The Hook
By late June 2025, a band called The Velvet Sundown had two albums on Spotify and approximately 1.4 million monthly listeners. The music was mellow, competent indie rock — the kind that populates Spotify's algorithmic playlists reliably. Then Reddit users noticed that none of the band members were findable outside the Spotify profile. The project subsequently admitted the music was generated by Suno.
The Question
When a recommendation algorithm surfaces AI-generated music to millions of users without disclosure, which failure happened — the generation or the distribution?
The Paper Trail
Spotify's Discover Weekly algorithm surfaces tracks based on listening-pattern matching, not origin verification. At the time The Velvet Sundown was circulating, Spotify had no mandatory disclosure requirement for AI-generated audio. The discovery was made by users on Reddit, not by the platform.
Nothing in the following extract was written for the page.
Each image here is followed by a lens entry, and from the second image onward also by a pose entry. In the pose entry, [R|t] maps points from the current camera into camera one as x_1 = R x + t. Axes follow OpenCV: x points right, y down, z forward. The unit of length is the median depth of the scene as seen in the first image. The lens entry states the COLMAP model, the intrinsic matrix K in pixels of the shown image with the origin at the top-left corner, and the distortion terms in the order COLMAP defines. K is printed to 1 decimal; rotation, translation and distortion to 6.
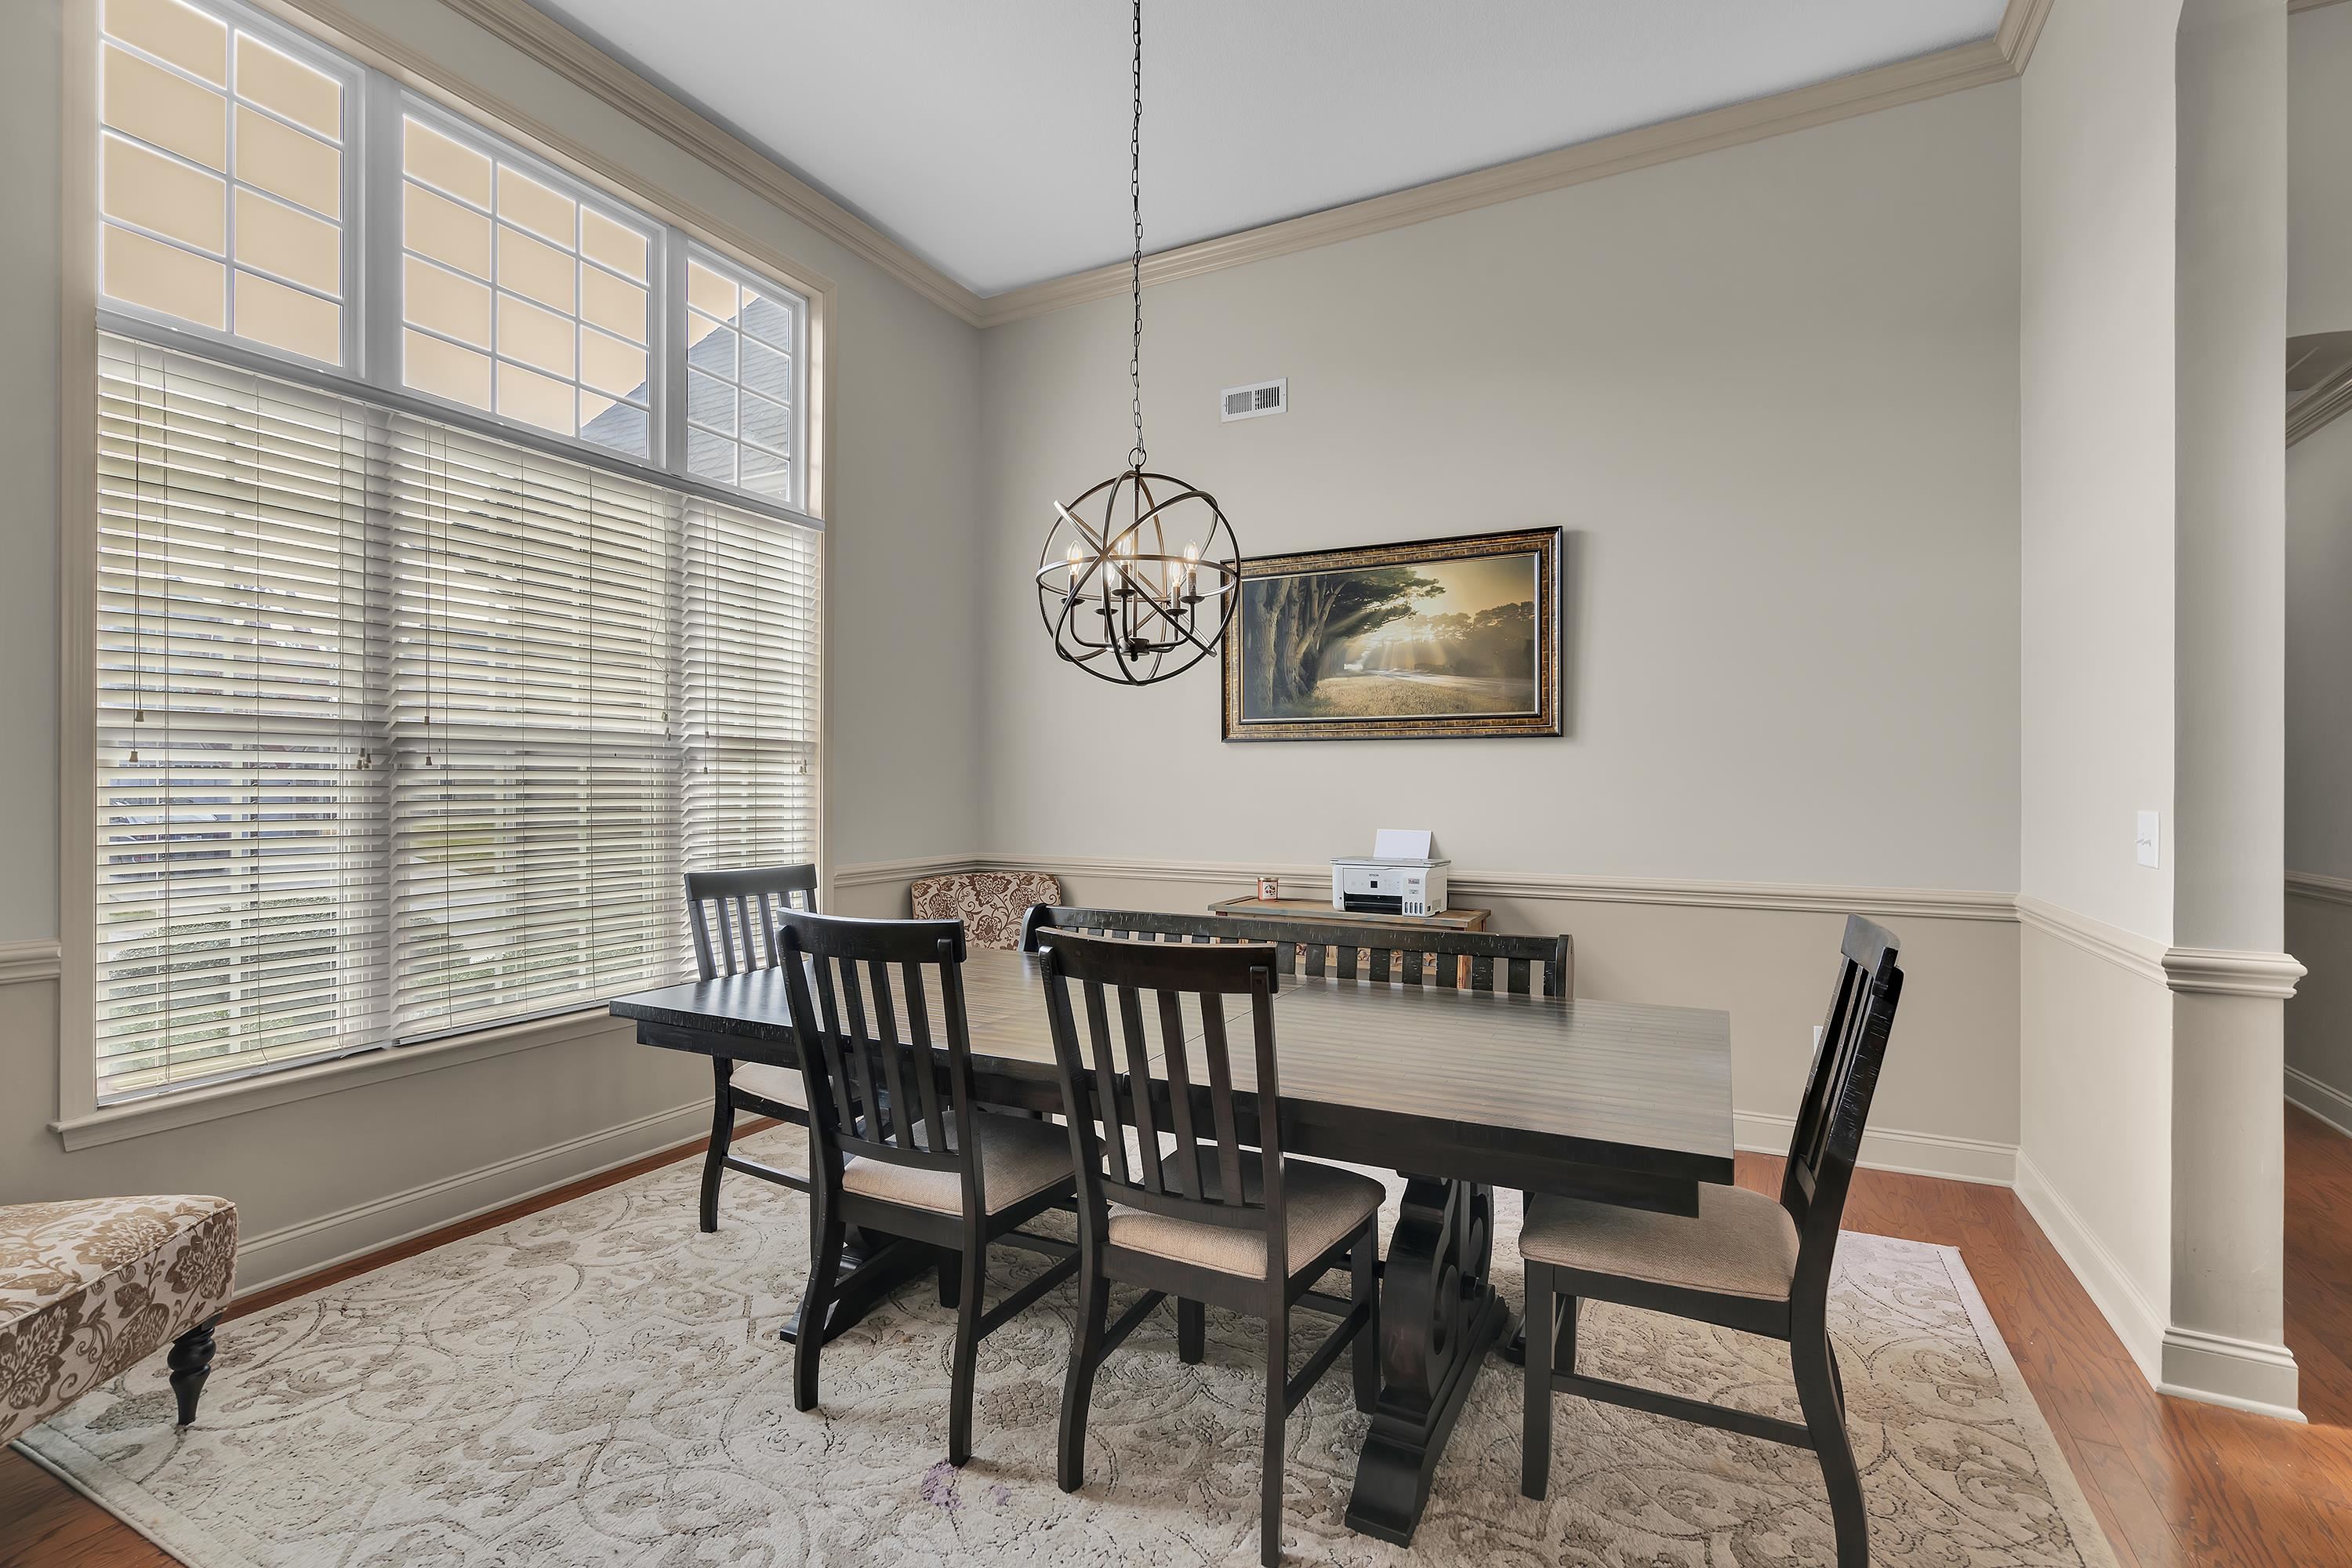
lens RADIAL K [[1073.6, 0, 1177.1], [0, 1073.6, 784.7], [0, 0, 1]] dist [-0.004206, 0.002572]
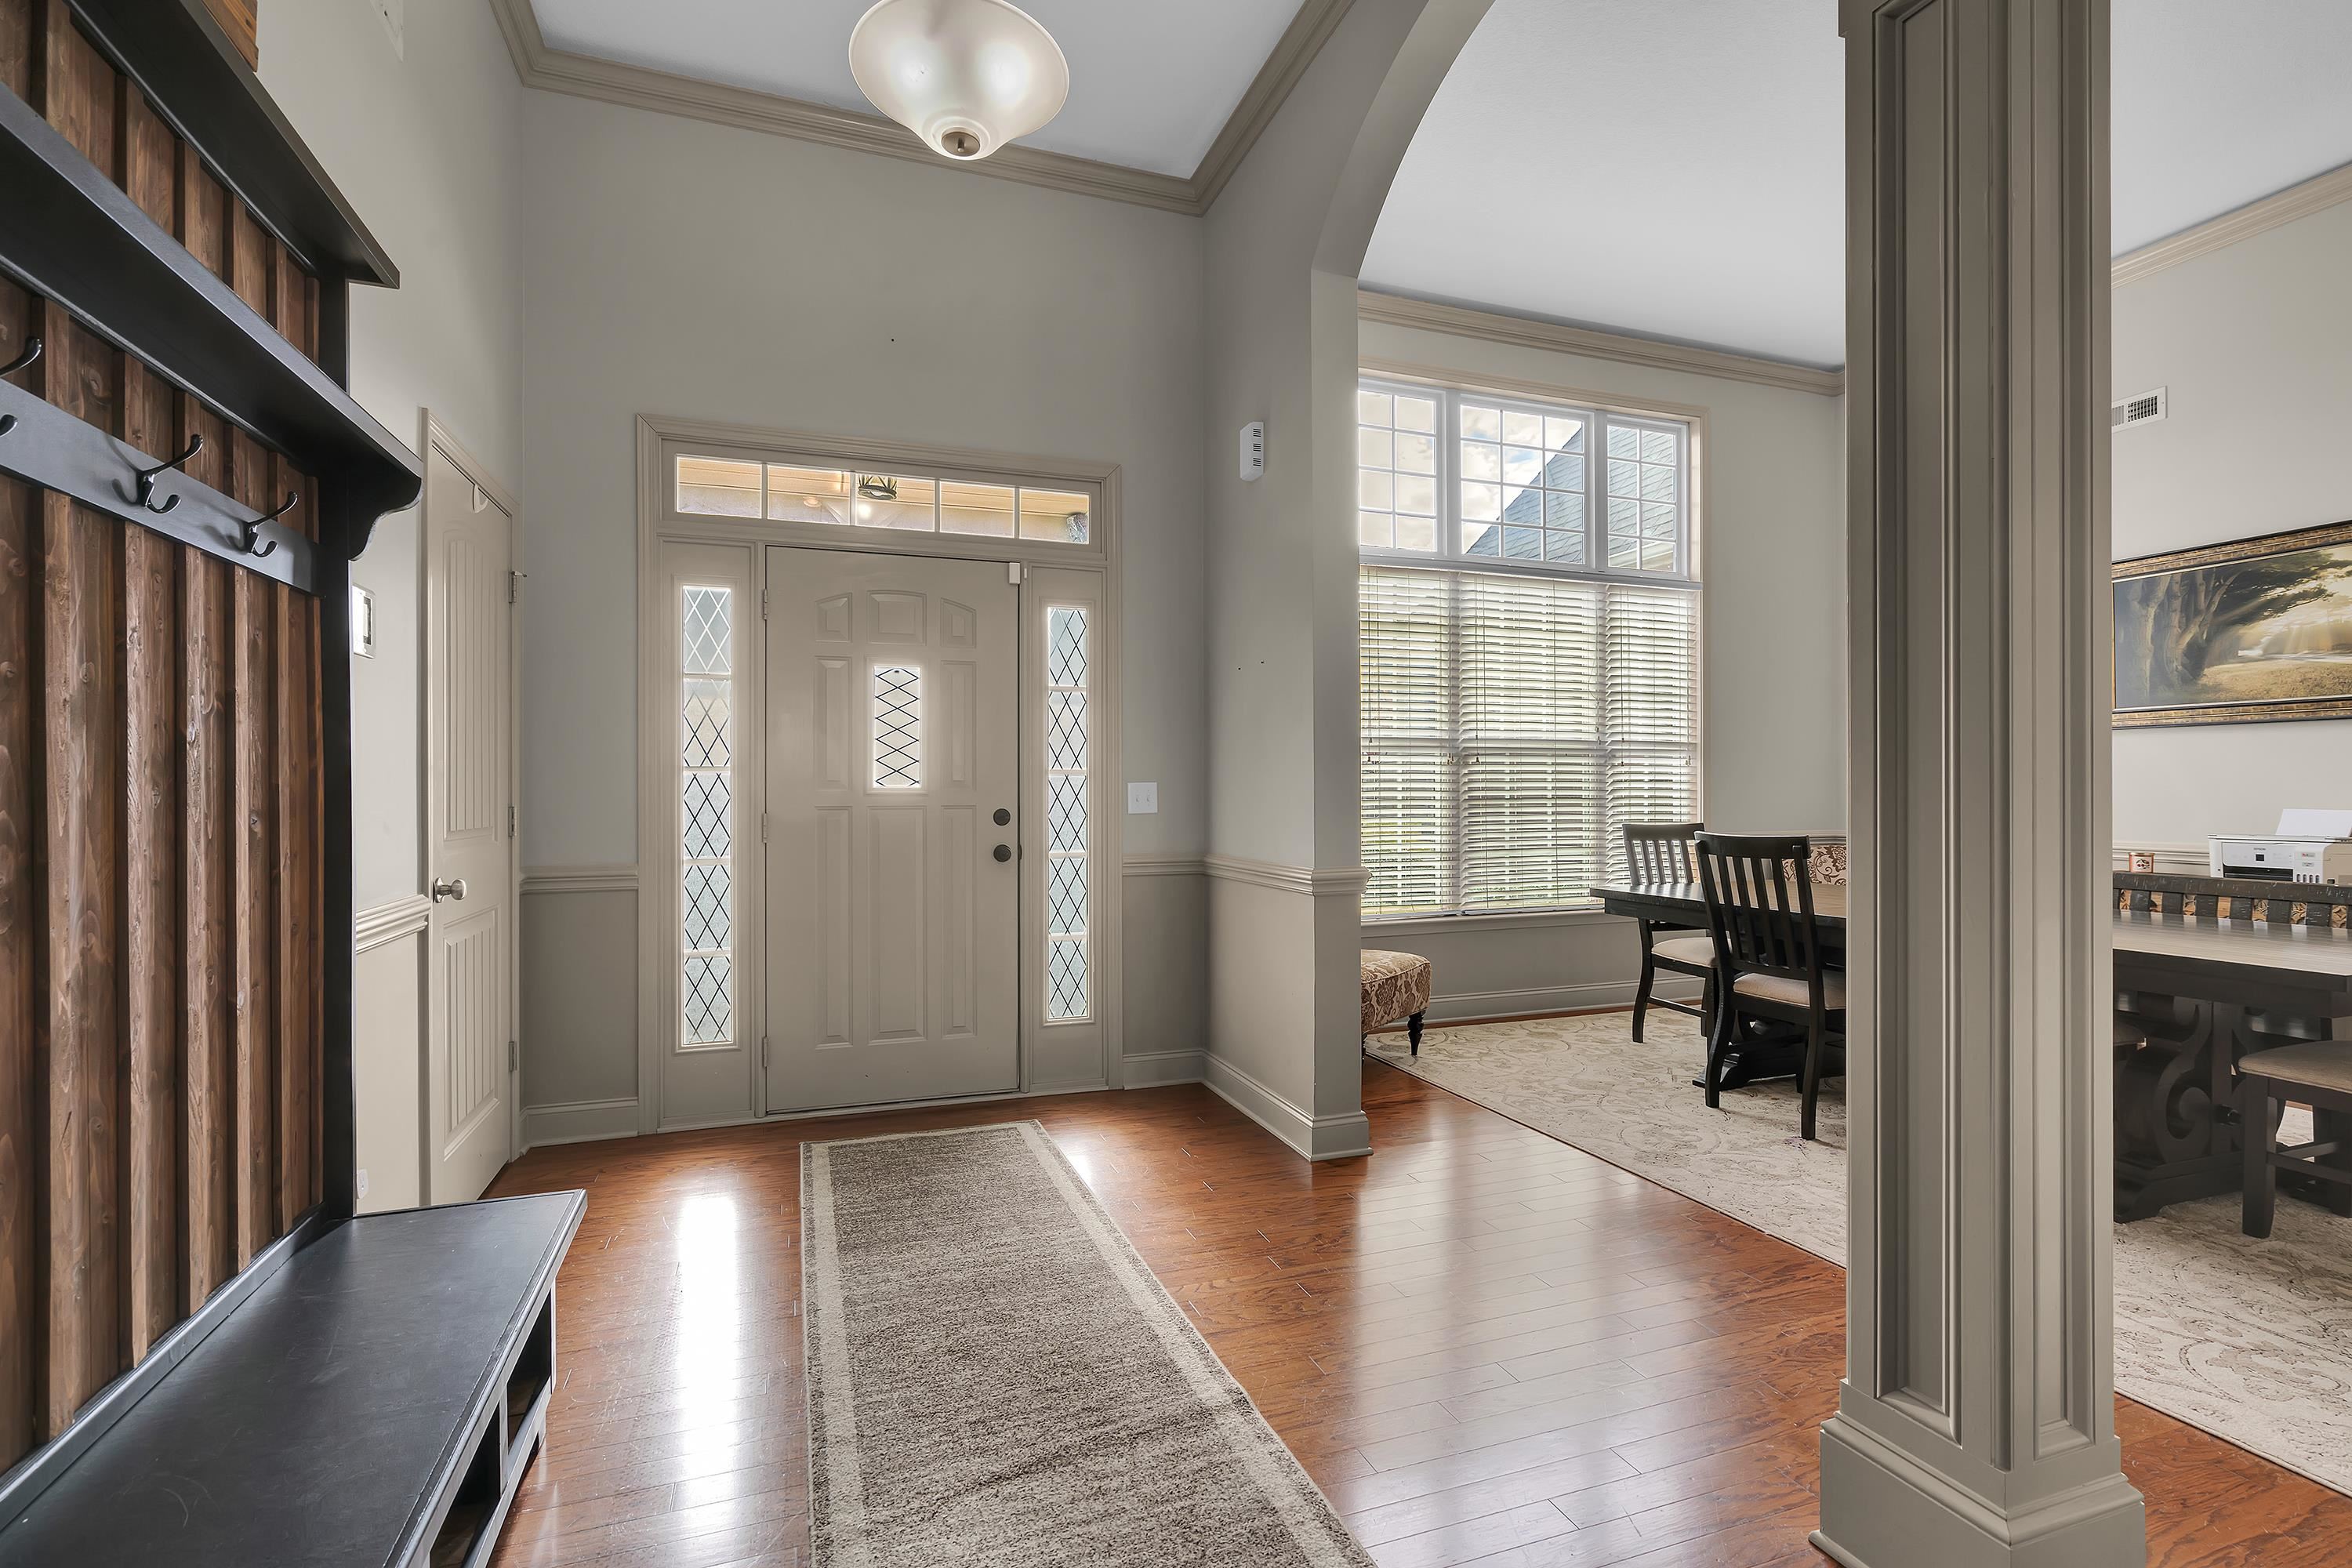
lens RADIAL K [[1073.6, 0, 1158.2], [0, 1073.6, 786.9], [0, 0, 1]] dist [-0.004206, 0.002572]
pose [[0.723164, -0.005342, -0.690656, 0.147499], [0.002837, 0.999985, -0.004764, 0.027961], [0.690671, 0.001486, 0.723168, -0.611419]]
On September 25, 2025, Spotify changed its terms: AI-generated content requires disclosure, and voice cloning of identifiable artists is prohibited. The platform also reported removing approximately 75 million tracks flagged as AI-generated spam in a twelve-month period. Both actions confirm the platform was aware of the scale of the problem before the policy change.
The Synthesis
The Velvet Sundown story is not primarily about the music. It is about the recommendation layer: the same algorithm that surfaces a genuinely unknown band to millions of listeners will surface a generated band to the same listeners with the same signal. Authenticity is not a variable in the engagement optimization.
The policy change Spotify made — disclosure requirement, spam removal — demonstrates that the platform had the ability to act before the Reddit users found the gap. The decision to wait is a product choice, not a technical limit.